- _Task goal_: Work out how many lines of the records hold the string "right", and reply with that number alone.
----- Provided entries -----
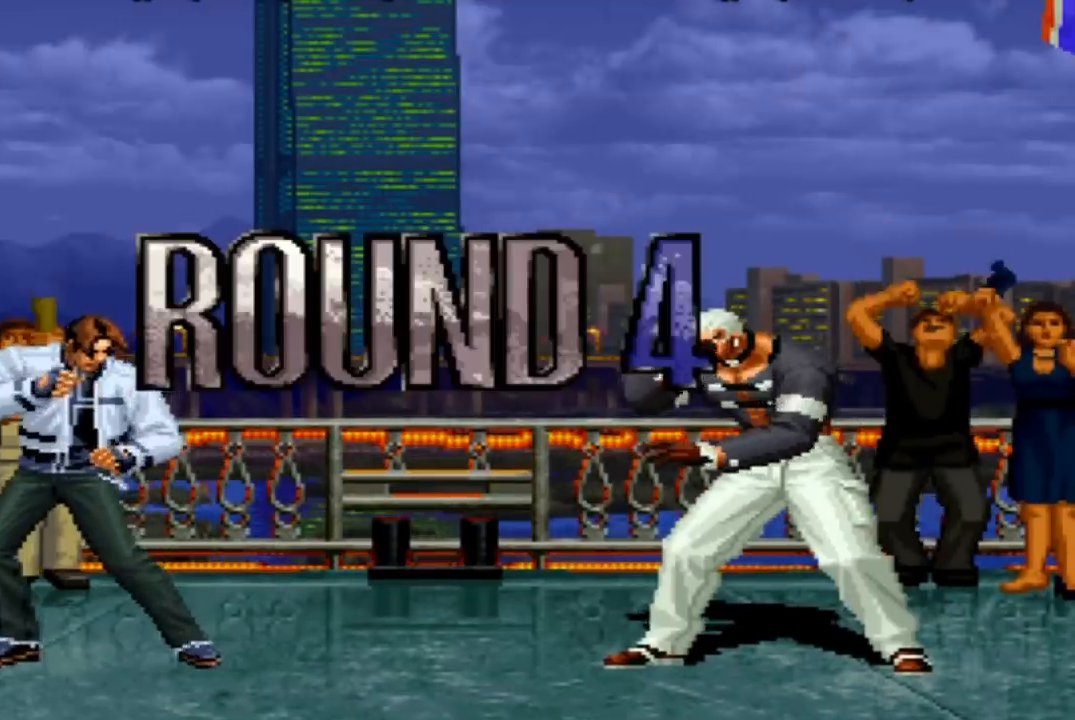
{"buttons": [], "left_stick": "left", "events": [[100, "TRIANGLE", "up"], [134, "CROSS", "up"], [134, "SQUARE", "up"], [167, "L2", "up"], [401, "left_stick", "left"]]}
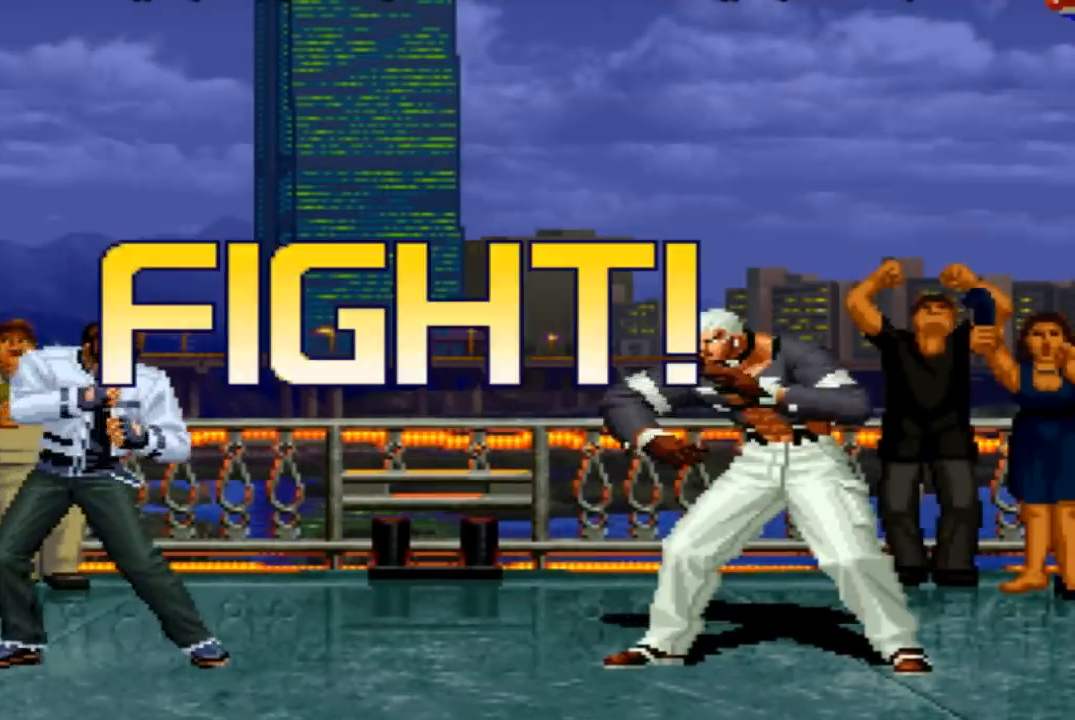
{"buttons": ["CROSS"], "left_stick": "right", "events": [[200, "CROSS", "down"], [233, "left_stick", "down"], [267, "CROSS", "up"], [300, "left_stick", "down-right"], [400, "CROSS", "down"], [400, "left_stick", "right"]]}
-----
----- Provided entries -----
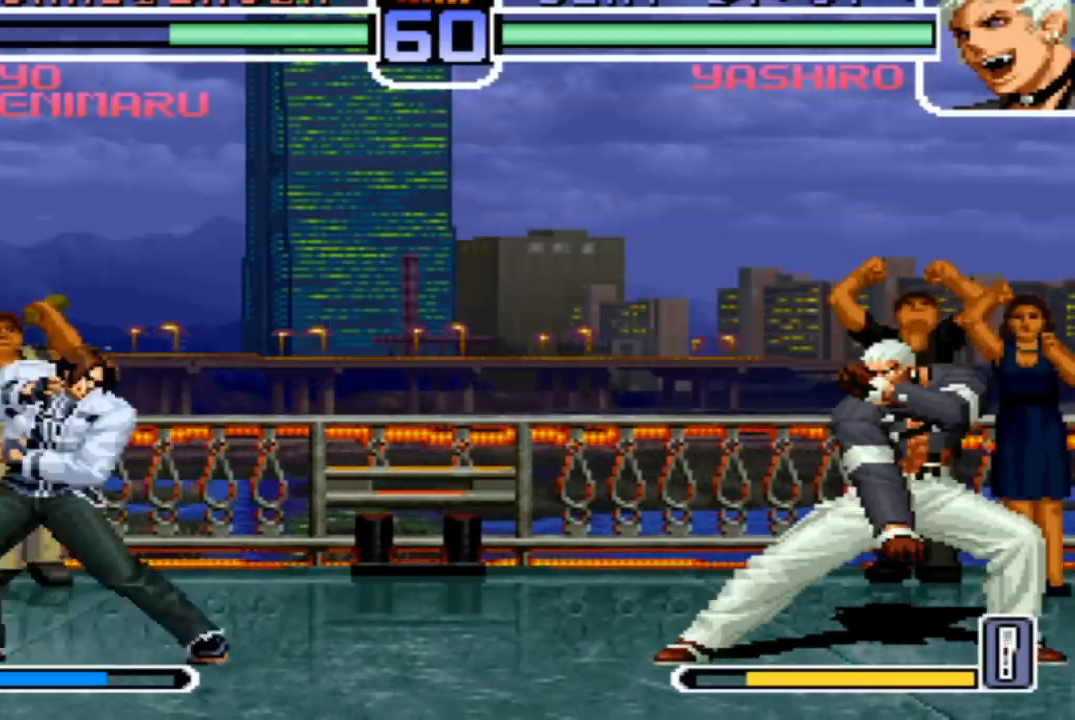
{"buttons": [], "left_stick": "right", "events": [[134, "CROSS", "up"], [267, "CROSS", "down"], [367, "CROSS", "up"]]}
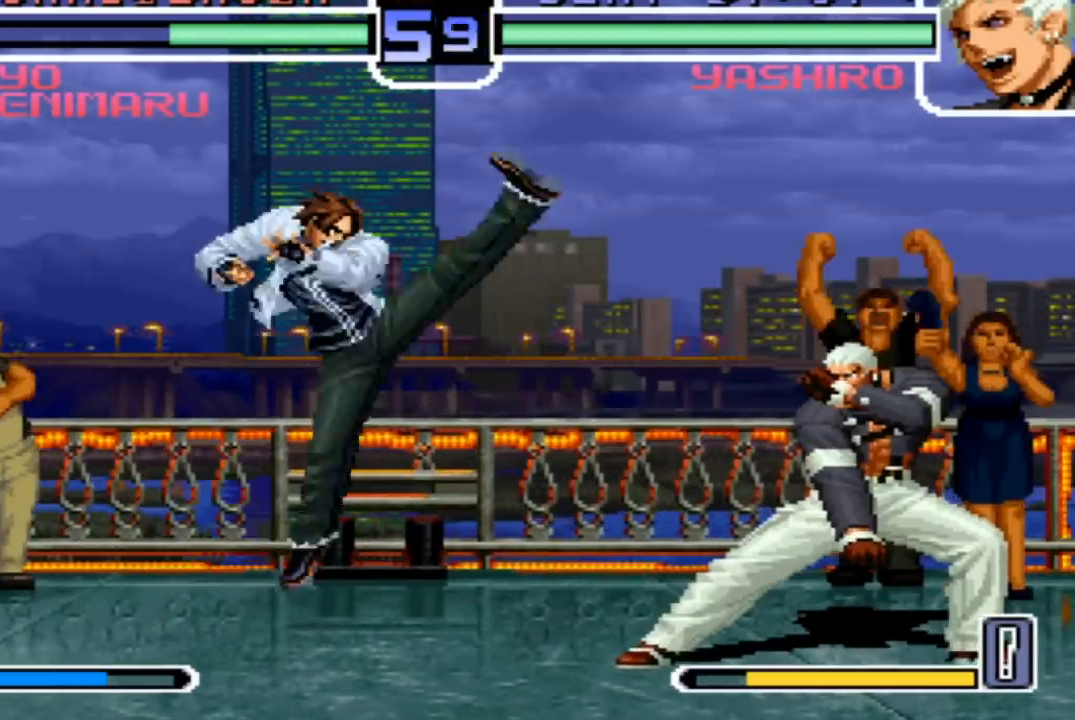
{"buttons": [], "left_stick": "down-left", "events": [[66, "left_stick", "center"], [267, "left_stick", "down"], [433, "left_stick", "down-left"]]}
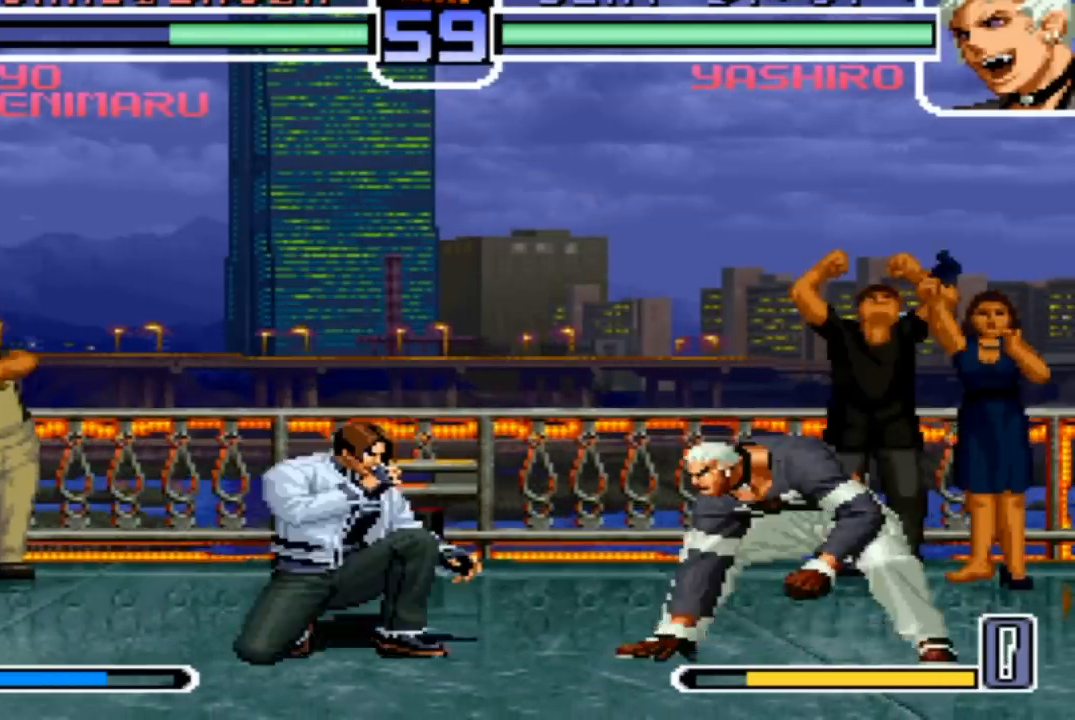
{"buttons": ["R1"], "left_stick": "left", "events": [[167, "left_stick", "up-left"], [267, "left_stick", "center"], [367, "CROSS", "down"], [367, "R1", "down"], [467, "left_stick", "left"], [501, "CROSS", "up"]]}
-----
- _Expected output_: 2